SACRAL syndrome

= SACRAL syndrome =

SACRAL syndrome is a congenital condition characterized by spinal dysraphism and anogenital, cutaneous, renal and urologic anomalies, associated with an angioma of lumbosacral localization. The constellation of abnormalities comprising SACRAL syndrome was first described in 1986. The syndrome was further characterized and the term SACRAL syndrome was first used in 2007 by researchers in Bordeaux, France. The researchers noted that in the 49 instances of perineal hemangiomas (angiomas of lumbosacral localization) in children since 1994, 5 children had additional malformations associated with the SACRAL syndrome. Infantile hemangiomas are very common in infancy, affecting 2% of infants at birth and up to 10% at 1 year of age but they usually affect the head and face area, rarely affecting the lumbosacral area. Some abnormalities described as part of the SACRAL syndrome include lipomeylomeningocele (a fatty growth forms near the spinal cord and attaches to it preventing closure of the neural tube (spinal dysraphism)) with a tethered cord, imperforate anus, lipomas under the skin, or hypospadias. SACRAL syndrome has similar abnormalities to PELVIS syndrome, which was first described in 2006, and presents in babies as perineal hemangiomas, external genital malformations, lipomeningocele (neural tube defects), vesicorenal abnormalities (abnormalities of the bladder or kidneys), imperforate anus and skin tags.

==Cause==
The cause of SACRAL syndrome is not known. But neural tube defects in general are thought to involve genetic and environmental causes. Common causes of neural tube defects include folic acid deficiency in the mother before pregnancy, certain medications such a valproic acid (commonly used in seizures or as a mood stabilizer), fever in the mother or hot tub use, and diabetes in the mother. It is unclear whether SACRAL syndrome has a genetic cause. In general, most cases of neural tube defects are sporadic, and familial cases are rare.

==Prevention==
Spinal dysraphism (neural tube defects) are prevented with folic acid supplementation by the mother.

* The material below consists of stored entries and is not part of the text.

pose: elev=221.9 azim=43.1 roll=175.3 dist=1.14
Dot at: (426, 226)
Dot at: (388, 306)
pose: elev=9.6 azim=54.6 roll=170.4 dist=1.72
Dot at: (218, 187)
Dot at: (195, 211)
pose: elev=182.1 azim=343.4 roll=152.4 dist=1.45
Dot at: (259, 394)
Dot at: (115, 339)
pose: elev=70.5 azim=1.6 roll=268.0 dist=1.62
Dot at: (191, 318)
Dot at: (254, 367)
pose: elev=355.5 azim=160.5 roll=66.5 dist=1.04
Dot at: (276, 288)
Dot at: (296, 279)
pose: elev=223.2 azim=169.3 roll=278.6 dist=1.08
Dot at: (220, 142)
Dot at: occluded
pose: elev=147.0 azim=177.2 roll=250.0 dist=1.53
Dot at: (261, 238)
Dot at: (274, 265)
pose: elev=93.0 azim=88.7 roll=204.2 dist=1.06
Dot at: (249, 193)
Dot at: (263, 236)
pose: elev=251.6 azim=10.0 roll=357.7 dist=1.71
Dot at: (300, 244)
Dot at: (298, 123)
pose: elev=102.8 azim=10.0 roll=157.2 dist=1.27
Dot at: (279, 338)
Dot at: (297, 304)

The US Preventitive Services Task Force recommends 0.4-0.8 grams of folic acid supplementation daily for all women of childbearing age to prevent neural tube defects. Epidemiological studies have shown that folic acid supplementation in women of childbearing age reduces the incidence of neural tube defects. But supplementation started after 6 weeks of pregnancy is not associated with a reduction in neural tube defects as neural tube formation is already complete by the 4th week of gestation. Therefore, folic acid supplementation ideally should be ongoing before pregnancy occurs.

==Treatment==
Neural tube defects, once formed, can be treated surgically. Post-natal surgical treatment is usually done, depending on the severity of the defect. Intra-uterine fetal surgery, done before birth, can also be done but is associated with maternal and fetal risks. Treatment of a tethered cord also requires surgical treatment.